Current Projects and Future Directions in Distributed and Multimedia
I will be talking about the on-going projects, in my group, on database management. These projects are focused on various aspects of distributed data management and multimedia data management. I will also talk about open problems that I am interested in investigating. The talk is mainly aimed at graduate students who do not yet have a supervisor and are looking for research topics. Nevertheless, anyone interested in database research is encouraged to attend.
|Time:||Friday, November 19, 2:00 pm, DC1331|
A Framework for Predicting Secondary Biosequences
Let x be a biosequence (e.g., a protein) and y=f(x) be some secondary biosequence (e.g., description of protein structure) where f is a deterministic, unknown function (in this case, the protein folding function). Several problems in computational biology are of the form, given sequence x, what is y? This talk will present a general strategy for predicting y given x and a database of pairs <xi, f(xi)>, using patterns occurring in the xi sequences.
|Time:||Friday, November 26, 2:00 pm, DC1331|
A Look at Nortel's Meridian Switch as a Software Testbed
We have arranged to acquire a switch and the software base from Nortel for research and education purposes. The presentation will include a brief description of the switch's capabilities, an overview of its software architecture, and an introduction to the application of DEMO to re-engineering the software to operate as a main-memory database.
|Time:||Friday, December 3, 2:00 pm, DC1331|
|Speaker:||Vitaliy L. Khizder|
Uniqueness constraints in Object-Relational Databases and Description Logics
The generalization of the Relational Model to models with complex objects that allow objects to have other objects as values of their attributes gives rise to so-called "path functions" (or chains of attributes). This in turn gives rise to more general kinds of, for example, functional dependencies. We call these generalized functional dependencies uniqueness constraints.
As it turns out, it is rather helpful to express these and other kinds of constraints in so-called Description Logics (DLs) which are a family of knowledge representation schemas. I will describe how DLs capture the generalized constraints and present some results on efficient reasoning about such constraints.
|Time:||Friday, December 10, 2:00 pm, DC1331|
|Snacks:||Vitaliy L. Khizder|
The performance of a database engine is critically dependent on the ability
to (a) detect cases where only a subset of data needs to be recovered from
underlying relational tables, and (b) to buffer results already computed
so as to avoid unnecessary recomputation.

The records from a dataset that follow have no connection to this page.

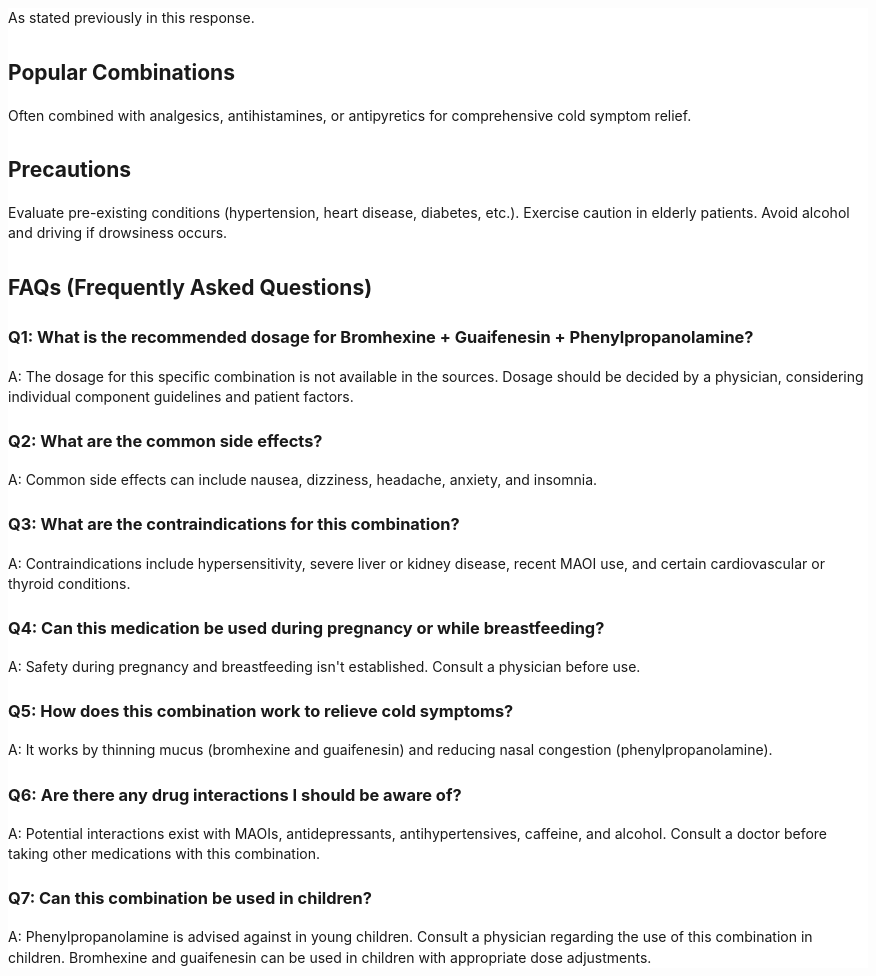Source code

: As stated previously in this response.


## **Popular Combinations**

Often combined with analgesics, antihistamines, or antipyretics for comprehensive cold symptom relief.


## **Precautions**

Evaluate pre-existing conditions (hypertension, heart disease, diabetes, etc.). Exercise caution in elderly patients. Avoid alcohol and driving if drowsiness occurs.


## **FAQs (Frequently Asked Questions)**

### **Q1: What is the recommended dosage for Bromhexine + Guaifenesin + Phenylpropanolamine?**

A:  The dosage for this specific combination is not available in the sources. Dosage should be decided by a physician, considering individual component guidelines and patient factors.

### **Q2: What are the common side effects?**

A: Common side effects can include nausea, dizziness, headache, anxiety, and insomnia.

### **Q3: What are the contraindications for this combination?**

A:  Contraindications include hypersensitivity, severe liver or kidney disease, recent MAOI use, and certain cardiovascular or thyroid conditions.

### **Q4: Can this medication be used during pregnancy or while breastfeeding?**

A: Safety during pregnancy and breastfeeding isn't established. Consult a physician before use.

### **Q5: How does this combination work to relieve cold symptoms?**

A: It works by thinning mucus (bromhexine and guaifenesin) and reducing nasal congestion (phenylpropanolamine).

### **Q6: Are there any drug interactions I should be aware of?**

A: Potential interactions exist with MAOIs, antidepressants, antihypertensives, caffeine, and alcohol.  Consult a doctor before taking other medications with this combination.

### **Q7: Can this combination be used in children?**

A:  Phenylpropanolamine is advised against in young children. Consult a physician regarding the use of this combination in children.  Bromhexine and guaifenesin can be used in children with appropriate dose adjustments.
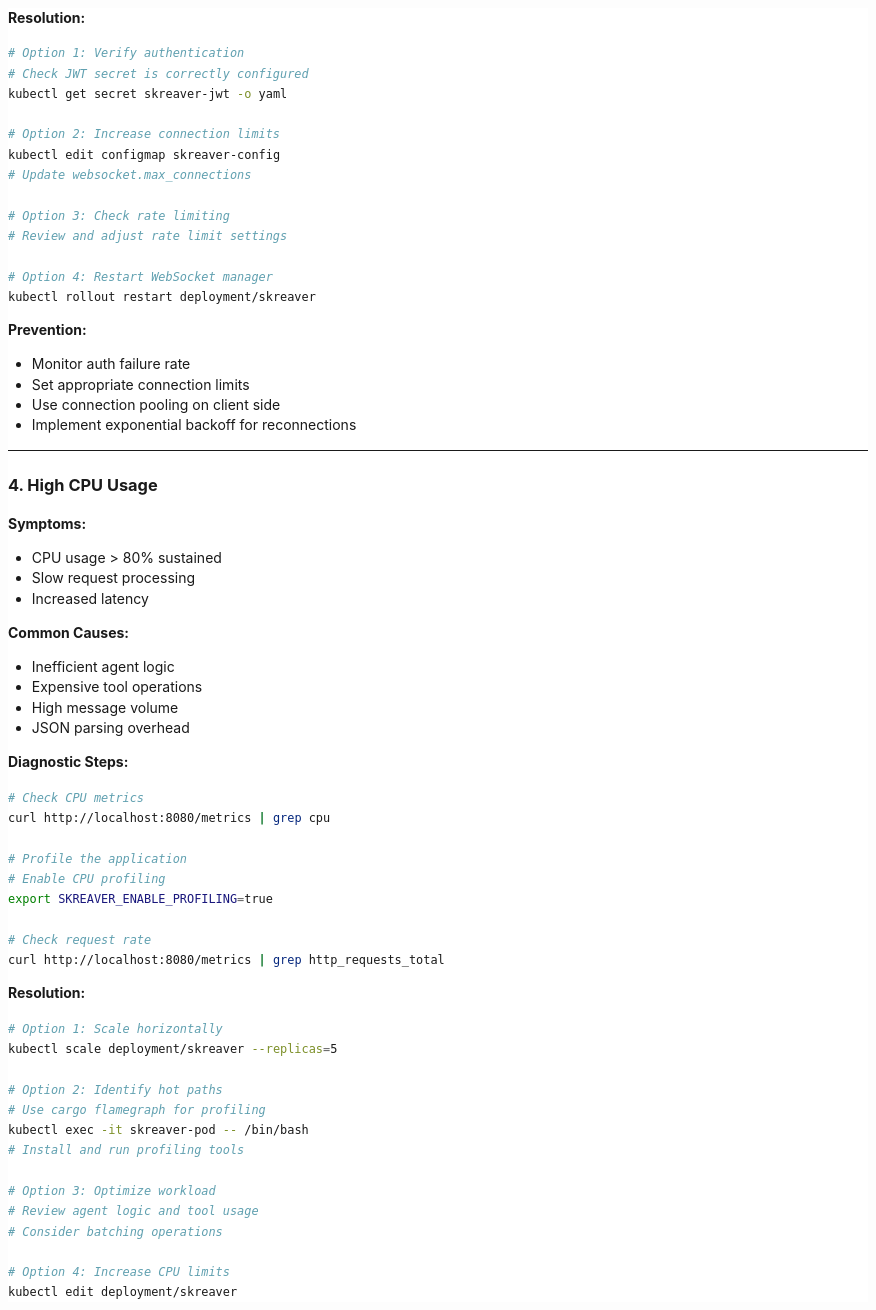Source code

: **Resolution:**
```bash
# Option 1: Verify authentication
# Check JWT secret is correctly configured
kubectl get secret skreaver-jwt -o yaml

# Option 2: Increase connection limits
kubectl edit configmap skreaver-config
# Update websocket.max_connections

# Option 3: Check rate limiting
# Review and adjust rate limit settings

# Option 4: Restart WebSocket manager
kubectl rollout restart deployment/skreaver
```

**Prevention:**
- Monitor auth failure rate
- Set appropriate connection limits
- Use connection pooling on client side
- Implement exponential backoff for reconnections

---

### 4. High CPU Usage

**Symptoms:**
- CPU usage > 80% sustained
- Slow request processing
- Increased latency

**Common Causes:**
- Inefficient agent logic
- Expensive tool operations
- High message volume
- JSON parsing overhead

**Diagnostic Steps:**
```bash
# Check CPU metrics
curl http://localhost:8080/metrics | grep cpu

# Profile the application
# Enable CPU profiling
export SKREAVER_ENABLE_PROFILING=true

# Check request rate
curl http://localhost:8080/metrics | grep http_requests_total
```

**Resolution:**
```bash
# Option 1: Scale horizontally
kubectl scale deployment/skreaver --replicas=5

# Option 2: Identify hot paths
# Use cargo flamegraph for profiling
kubectl exec -it skreaver-pod -- /bin/bash
# Install and run profiling tools

# Option 3: Optimize workload
# Review agent logic and tool usage
# Consider batching operations

# Option 4: Increase CPU limits
kubectl edit deployment/skreaver
```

I will be talking about the strategy that I am employing to compute the subsets of data that need to be recovered from large text tables, and the methods employed which detect when such recovered data becomes invalid, and must thus be recomputed.
I will also be talking about the need to generalise these strategies so that the dynamic restrictions imposed on the rows returned by tables, based on currently visable data within the database engine, be extended to operate both on currently visable data, and on data not yet logically computed by the engine.